→ Stated exercise:
Copy out the items below word for word, from their very first line up to and including the line with "scientific name: Lactuca viminea".

→ Data for this task:
----

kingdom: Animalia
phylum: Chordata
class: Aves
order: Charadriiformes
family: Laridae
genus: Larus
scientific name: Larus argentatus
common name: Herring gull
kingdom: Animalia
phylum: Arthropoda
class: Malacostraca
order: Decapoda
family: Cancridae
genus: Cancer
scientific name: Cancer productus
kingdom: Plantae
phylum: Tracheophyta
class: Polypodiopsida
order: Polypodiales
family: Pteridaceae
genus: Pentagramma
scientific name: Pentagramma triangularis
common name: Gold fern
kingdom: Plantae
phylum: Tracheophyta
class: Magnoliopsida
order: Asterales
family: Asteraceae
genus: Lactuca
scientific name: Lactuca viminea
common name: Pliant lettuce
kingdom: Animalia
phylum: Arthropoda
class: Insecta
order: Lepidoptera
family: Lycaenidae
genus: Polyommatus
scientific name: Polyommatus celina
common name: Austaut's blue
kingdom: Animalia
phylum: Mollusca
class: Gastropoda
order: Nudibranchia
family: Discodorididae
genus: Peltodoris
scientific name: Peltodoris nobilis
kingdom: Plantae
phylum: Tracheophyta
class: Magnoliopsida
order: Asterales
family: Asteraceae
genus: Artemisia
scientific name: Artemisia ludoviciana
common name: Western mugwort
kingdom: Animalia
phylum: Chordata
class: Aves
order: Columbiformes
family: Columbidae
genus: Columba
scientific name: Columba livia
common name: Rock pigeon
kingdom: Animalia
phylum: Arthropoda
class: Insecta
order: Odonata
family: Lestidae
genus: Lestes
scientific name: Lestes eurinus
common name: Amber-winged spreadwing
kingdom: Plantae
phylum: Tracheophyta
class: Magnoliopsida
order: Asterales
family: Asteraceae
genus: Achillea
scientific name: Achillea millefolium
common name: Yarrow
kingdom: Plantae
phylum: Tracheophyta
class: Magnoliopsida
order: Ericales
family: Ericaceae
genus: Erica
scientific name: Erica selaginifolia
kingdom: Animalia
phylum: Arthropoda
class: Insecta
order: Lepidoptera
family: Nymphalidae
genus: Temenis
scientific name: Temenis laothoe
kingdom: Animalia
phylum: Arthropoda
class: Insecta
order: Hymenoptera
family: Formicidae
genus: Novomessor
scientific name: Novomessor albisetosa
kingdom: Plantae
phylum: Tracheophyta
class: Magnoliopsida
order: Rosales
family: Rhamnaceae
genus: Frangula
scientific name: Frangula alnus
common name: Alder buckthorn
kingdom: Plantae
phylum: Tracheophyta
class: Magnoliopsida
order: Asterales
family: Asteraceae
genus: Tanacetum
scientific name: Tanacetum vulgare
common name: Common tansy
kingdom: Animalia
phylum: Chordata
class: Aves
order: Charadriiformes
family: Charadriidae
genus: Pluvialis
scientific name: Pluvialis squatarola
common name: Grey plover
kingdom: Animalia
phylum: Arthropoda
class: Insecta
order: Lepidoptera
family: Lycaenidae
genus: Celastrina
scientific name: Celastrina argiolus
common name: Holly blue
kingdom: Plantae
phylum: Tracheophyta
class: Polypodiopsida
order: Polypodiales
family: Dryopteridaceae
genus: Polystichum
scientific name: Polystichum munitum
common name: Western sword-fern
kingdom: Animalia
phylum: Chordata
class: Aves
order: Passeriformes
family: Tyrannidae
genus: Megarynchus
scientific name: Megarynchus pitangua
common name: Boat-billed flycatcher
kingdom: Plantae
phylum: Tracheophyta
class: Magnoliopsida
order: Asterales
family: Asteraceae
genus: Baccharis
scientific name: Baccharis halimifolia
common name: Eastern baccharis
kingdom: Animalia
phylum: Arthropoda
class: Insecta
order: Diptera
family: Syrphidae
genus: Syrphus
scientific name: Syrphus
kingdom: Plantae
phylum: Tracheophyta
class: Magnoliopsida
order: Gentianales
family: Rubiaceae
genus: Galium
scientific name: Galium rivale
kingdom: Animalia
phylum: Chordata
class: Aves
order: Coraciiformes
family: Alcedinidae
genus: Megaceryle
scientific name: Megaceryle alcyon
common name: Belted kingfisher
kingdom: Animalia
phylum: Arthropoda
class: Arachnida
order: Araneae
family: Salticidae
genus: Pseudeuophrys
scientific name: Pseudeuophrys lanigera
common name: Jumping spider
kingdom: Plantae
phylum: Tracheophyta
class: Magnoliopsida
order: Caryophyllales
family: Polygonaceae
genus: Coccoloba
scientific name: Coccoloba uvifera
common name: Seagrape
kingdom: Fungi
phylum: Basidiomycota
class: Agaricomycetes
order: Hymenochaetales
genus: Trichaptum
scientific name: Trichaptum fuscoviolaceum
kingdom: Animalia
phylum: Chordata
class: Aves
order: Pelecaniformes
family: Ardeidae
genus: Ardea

----

→ Answer to this task:
kingdom: Animalia
phylum: Chordata
class: Aves
order: Charadriiformes
family: Laridae
genus: Larus
scientific name: Larus argentatus
common name: Herring gull
kingdom: Animalia
phylum: Arthropoda
class: Malacostraca
order: Decapoda
family: Cancridae
genus: Cancer
scientific name: Cancer productus
kingdom: Plantae
phylum: Tracheophyta
class: Polypodiopsida
order: Polypodiales
family: Pteridaceae
genus: Pentagramma
scientific name: Pentagramma triangularis
common name: Gold fern
kingdom: Plantae
phylum: Tracheophyta
class: Magnoliopsida
order: Asterales
family: Asteraceae
genus: Lactuca
scientific name: Lactuca viminea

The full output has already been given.